## YOUR TASK
Reproduce every line of the records below verbatim, keeping the original characters and line order.

GIVEN ENTRIES START

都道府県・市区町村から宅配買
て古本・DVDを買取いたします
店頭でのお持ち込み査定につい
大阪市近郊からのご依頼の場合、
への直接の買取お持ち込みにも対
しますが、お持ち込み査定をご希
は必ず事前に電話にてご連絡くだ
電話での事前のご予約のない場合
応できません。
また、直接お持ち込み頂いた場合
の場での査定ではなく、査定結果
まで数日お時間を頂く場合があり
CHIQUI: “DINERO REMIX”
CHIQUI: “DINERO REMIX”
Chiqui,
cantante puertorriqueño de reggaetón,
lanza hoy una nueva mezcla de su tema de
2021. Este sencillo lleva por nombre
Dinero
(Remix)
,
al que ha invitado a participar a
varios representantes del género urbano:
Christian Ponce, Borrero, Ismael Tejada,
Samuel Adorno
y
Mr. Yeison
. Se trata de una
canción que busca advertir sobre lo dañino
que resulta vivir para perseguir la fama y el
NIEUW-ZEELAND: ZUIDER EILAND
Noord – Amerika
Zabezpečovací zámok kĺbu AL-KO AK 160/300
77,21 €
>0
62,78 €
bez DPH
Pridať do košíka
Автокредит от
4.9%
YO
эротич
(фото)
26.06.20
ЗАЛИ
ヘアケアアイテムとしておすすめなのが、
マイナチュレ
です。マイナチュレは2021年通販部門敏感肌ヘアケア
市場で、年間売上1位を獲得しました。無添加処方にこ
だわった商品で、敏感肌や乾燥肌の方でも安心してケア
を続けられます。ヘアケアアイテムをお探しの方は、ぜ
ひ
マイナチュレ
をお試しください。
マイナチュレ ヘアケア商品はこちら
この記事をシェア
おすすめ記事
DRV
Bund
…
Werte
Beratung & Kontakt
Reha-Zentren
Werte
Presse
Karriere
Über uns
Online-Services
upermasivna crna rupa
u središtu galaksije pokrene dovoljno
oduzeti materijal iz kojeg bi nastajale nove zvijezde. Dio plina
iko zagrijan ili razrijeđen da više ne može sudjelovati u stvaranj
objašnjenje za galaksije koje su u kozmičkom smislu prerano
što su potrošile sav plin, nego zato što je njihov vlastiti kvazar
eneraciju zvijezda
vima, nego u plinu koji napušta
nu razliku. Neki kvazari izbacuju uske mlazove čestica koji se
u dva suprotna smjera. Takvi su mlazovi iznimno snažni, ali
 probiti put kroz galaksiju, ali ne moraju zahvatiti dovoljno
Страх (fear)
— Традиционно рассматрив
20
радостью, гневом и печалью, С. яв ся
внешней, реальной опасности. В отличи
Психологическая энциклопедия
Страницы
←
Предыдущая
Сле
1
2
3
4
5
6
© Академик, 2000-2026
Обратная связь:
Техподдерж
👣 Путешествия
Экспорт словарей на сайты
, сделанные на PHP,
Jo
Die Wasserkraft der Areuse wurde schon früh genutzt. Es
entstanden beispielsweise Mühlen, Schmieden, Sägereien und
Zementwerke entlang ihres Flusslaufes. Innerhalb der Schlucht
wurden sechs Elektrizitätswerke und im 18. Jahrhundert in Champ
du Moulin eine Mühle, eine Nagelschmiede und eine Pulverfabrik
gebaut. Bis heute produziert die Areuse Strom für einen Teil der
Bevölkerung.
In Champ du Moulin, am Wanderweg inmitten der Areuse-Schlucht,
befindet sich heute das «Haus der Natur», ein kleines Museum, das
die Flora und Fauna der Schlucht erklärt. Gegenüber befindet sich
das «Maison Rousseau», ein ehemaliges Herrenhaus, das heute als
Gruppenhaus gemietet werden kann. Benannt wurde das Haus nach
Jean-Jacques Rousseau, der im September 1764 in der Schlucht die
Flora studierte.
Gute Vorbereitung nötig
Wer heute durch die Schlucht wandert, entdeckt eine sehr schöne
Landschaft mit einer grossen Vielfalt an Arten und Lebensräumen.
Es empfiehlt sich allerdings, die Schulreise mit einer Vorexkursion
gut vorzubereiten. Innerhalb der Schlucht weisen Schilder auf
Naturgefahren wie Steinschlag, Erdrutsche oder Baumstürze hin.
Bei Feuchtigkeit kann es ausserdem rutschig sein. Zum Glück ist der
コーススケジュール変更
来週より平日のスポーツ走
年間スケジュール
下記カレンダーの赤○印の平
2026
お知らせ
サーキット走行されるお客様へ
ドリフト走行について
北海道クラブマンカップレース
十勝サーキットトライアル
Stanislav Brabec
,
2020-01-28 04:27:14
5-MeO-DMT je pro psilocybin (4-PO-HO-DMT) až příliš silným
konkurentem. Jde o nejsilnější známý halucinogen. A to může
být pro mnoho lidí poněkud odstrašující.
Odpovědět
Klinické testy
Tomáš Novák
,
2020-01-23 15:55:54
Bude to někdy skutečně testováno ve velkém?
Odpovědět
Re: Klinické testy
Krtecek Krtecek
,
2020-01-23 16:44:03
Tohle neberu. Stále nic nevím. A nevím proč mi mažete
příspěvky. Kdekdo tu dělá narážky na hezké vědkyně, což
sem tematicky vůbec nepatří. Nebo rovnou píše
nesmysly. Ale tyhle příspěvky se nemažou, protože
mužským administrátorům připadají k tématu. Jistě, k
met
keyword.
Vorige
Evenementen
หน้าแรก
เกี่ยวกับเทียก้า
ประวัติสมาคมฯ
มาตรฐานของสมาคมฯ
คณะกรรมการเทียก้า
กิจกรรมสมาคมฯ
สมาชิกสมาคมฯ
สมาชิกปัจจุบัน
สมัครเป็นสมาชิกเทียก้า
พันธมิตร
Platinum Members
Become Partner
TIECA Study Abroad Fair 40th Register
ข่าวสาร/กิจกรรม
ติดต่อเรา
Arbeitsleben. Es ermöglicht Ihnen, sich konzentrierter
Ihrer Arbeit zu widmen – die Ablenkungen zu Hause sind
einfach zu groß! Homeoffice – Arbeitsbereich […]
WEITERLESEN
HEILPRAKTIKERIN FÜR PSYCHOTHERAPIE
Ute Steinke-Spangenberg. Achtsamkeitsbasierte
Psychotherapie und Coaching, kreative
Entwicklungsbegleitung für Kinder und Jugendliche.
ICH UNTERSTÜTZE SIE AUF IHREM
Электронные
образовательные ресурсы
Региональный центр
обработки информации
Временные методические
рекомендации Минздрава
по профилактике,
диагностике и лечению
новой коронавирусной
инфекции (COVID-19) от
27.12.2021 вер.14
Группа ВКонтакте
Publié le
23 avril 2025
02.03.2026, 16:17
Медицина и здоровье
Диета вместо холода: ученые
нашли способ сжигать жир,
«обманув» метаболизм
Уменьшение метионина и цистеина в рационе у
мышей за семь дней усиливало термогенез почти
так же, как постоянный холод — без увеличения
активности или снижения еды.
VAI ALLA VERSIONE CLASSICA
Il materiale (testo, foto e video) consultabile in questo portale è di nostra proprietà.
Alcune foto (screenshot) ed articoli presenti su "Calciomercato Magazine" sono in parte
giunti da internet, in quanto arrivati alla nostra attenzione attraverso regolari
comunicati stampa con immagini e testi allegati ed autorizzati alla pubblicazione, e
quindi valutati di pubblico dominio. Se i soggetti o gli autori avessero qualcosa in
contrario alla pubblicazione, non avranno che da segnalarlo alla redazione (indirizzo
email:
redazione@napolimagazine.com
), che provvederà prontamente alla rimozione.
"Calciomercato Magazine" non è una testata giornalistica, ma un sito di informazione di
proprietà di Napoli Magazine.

GIVEN ENTRIES END

## YOUR RESPONSE
都道府県・市区町村から宅配買
て古本・DVDを買取いたします
店頭でのお持ち込み査定につい
大阪市近郊からのご依頼の場合、
への直接の買取お持ち込みにも対
しますが、お持ち込み査定をご希
は必ず事前に電話にてご連絡くだ
電話での事前のご予約のない場合
応できません。
また、直接お持ち込み頂いた場合
の場での査定ではなく、査定結果
まで数日お時間を頂く場合があり
CHIQUI: “DINERO REMIX”
CHIQUI: “DINERO REMIX”
Chiqui,
cantante puertorriqueño de reggaetón,
lanza hoy una nueva mezcla de su tema de
2021. Este sencillo lleva por nombre
Dinero
(Remix)
,
al que ha invitado a participar a
varios representantes del género urbano:
Christian Ponce, Borrero, Ismael Tejada,
Samuel Adorno
y
Mr. Yeison
. Se trata de una
canción que busca advertir sobre lo dañino
que resulta vivir para perseguir la fama y el
NIEUW-ZEELAND: ZUIDER EILAND
Noord – Amerika
Zabezpečovací zámok kĺbu AL-KO AK 160/300
77,21 €
>0
62,78 €
bez DPH
Pridať do košíka
Автокредит от
4.9%
YO
эротич
(фото)
26.06.20
ЗАЛИ
ヘアケアアイテムとしておすすめなのが、
マイナチュレ
です。マイナチュレは2021年通販部門敏感肌ヘアケア
市場で、年間売上1位を獲得しました。無添加処方にこ
だわった商品で、敏感肌や乾燥肌の方でも安心してケア
を続けられます。ヘアケアアイテムをお探しの方は、ぜ
ひ
マイナチュレ
をお試しください。
マイナチュレ ヘアケア商品はこちら
この記事をシェア
おすすめ記事
DRV
Bund
…
Werte
Beratung & Kontakt
Reha-Zentren
Werte
Presse
Karriere
Über uns
Online-Services
upermasivna crna rupa
u središtu galaksije pokrene dovoljno
oduzeti materijal iz kojeg bi nastajale nove zvijezde. Dio plina
iko zagrijan ili razrijeđen da više ne može sudjelovati u stvaranj
objašnjenje za galaksije koje su u kozmičkom smislu prerano
što su potrošile sav plin, nego zato što je njihov vlastiti kvazar
eneraciju zvijezda
vima, nego u plinu koji napušta
nu razliku. Neki kvazari izbacuju uske mlazove čestica koji se
u dva suprotna smjera. Takvi su mlazovi iznimno snažni, ali
 probiti put kroz galaksiju, ali ne moraju zahvatiti dovoljno
Страх (fear)
— Традиционно рассматрив
20
радостью, гневом и печалью, С. яв ся
внешней, реальной опасности. В отличи
Психологическая энциклопедия
Страницы
←
Предыдущая
Сле
1
2
3
4
5
6
© Академик, 2000-2026
Обратная связь:
Техподдерж
👣 Путешествия
Экспорт словарей на сайты
, сделанные на PHP,
Jo
Die Wasserkraft der Areuse wurde schon früh genutzt. Es
entstanden beispielsweise Mühlen, Schmieden, Sägereien und
Zementwerke entlang ihres Flusslaufes. Innerhalb der Schlucht
wurden sechs Elektrizitätswerke und im 18. Jahrhundert in Champ
du Moulin eine Mühle, eine Nagelschmiede und eine Pulverfabrik
gebaut. Bis heute produziert die Areuse Strom für einen Teil der
Bevölkerung.
In Champ du Moulin, am Wanderweg inmitten der Areuse-Schlucht,
befindet sich heute das «Haus der Natur», ein kleines Museum, das
die Flora und Fauna der Schlucht erklärt. Gegenüber befindet sich
das «Maison Rousseau», ein ehemaliges Herrenhaus, das heute als
Gruppenhaus gemietet werden kann. Benannt wurde das Haus nach
Jean-Jacques Rousseau, der im September 1764 in der Schlucht die
Flora studierte.
Gute Vorbereitung nötig
Wer heute durch die Schlucht wandert, entdeckt eine sehr schöne
Landschaft mit einer grossen Vielfalt an Arten und Lebensräumen.
Es empfiehlt sich allerdings, die Schulreise mit einer Vorexkursion
gut vorzubereiten. Innerhalb der Schlucht weisen Schilder auf
Naturgefahren wie Steinschlag, Erdrutsche oder Baumstürze hin.
Bei Feuchtigkeit kann es ausserdem rutschig sein. Zum Glück ist der
コーススケジュール変更
来週より平日のスポーツ走
年間スケジュール
下記カレンダーの赤○印の平
2026
お知らせ
サーキット走行されるお客様へ
ドリフト走行について
北海道クラブマンカップレース
十勝サーキットトライアル
Stanislav Brabec
,
2020-01-28 04:27:14
5-MeO-DMT je pro psilocybin (4-PO-HO-DMT) až příliš silným
konkurentem. Jde o nejsilnější známý halucinogen. A to může
být pro mnoho lidí poněkud odstrašující.
Odpovědět
Klinické testy
Tomáš Novák
,
2020-01-23 15:55:54
Bude to někdy skutečně testováno ve velkém?
Odpovědět
Re: Klinické testy
Krtecek Krtecek
,
2020-01-23 16:44:03
Tohle neberu. Stále nic nevím. A nevím proč mi mažete
příspěvky. Kdekdo tu dělá narážky na hezké vědkyně, což
sem tematicky vůbec nepatří. Nebo rovnou píše
nesmysly. Ale tyhle příspěvky se nemažou, protože
mužským administrátorům připadají k tématu. Jistě, k
met
keyword.
Vorige
Evenementen
หน้าแรก
เกี่ยวกับเทียก้า
ประวัติสมาคมฯ
มาตรฐานของสมาคมฯ
คณะกรรมการเทียก้า
กิจกรรมสมาคมฯ
สมาชิกสมาคมฯ
สมาชิกปัจจุบัน
สมัครเป็นสมาชิกเทียก้า
พันธมิตร
Platinum Members
Become Partner
TIECA Study Abroad Fair 40th Register
ข่าวสาร/กิจกรรม
ติดต่อเรา
Arbeitsleben. Es ermöglicht Ihnen, sich konzentrierter
Ihrer Arbeit zu widmen – die Ablenkungen zu Hause sind
einfach zu groß! Homeoffice – Arbeitsbereich […]
WEITERLESEN
HEILPRAKTIKERIN FÜR PSYCHOTHERAPIE
Ute Steinke-Spangenberg. Achtsamkeitsbasierte
Psychotherapie und Coaching, kreative
Entwicklungsbegleitung für Kinder und Jugendliche.
ICH UNTERSTÜTZE SIE AUF IHREM
Электронные
образовательные ресурсы
Региональный центр
обработки информации
Временные методические
рекомендации Минздрава
по профилактике,
диагностике и лечению
новой коронавирусной
инфекции (COVID-19) от
27.12.2021 вер.14
Группа ВКонтакте
Publié le
23 avril 2025
02.03.2026, 16:17
Медицина и здоровье
Диета вместо холода: ученые
нашли способ сжигать жир,
«обманув» метаболизм
Уменьшение метионина и цистеина в рационе у
мышей за семь дней усиливало термогенез почти
так же, как постоянный холод — без увеличения
активности или снижения еды.
VAI ALLA VERSIONE CLASSICA
Il materiale (testo, foto e video) consultabile in questo portale è di nostra proprietà.
Alcune foto (screenshot) ed articoli presenti su "Calciomercato Magazine" sono in parte
giunti da internet, in quanto arrivati alla nostra attenzione attraverso regolari
comunicati stampa con immagini e testi allegati ed autorizzati alla pubblicazione, e
quindi valutati di pubblico dominio. Se i soggetti o gli autori avessero qualcosa in
contrario alla pubblicazione, non avranno che da segnalarlo alla redazione (indirizzo
email:
redazione@napolimagazine.com
), che provvederà prontamente alla rimozione.
"Calciomercato Magazine" non è una testata giornalistica, ma un sito di informazione di
proprietà di Napoli Magazine.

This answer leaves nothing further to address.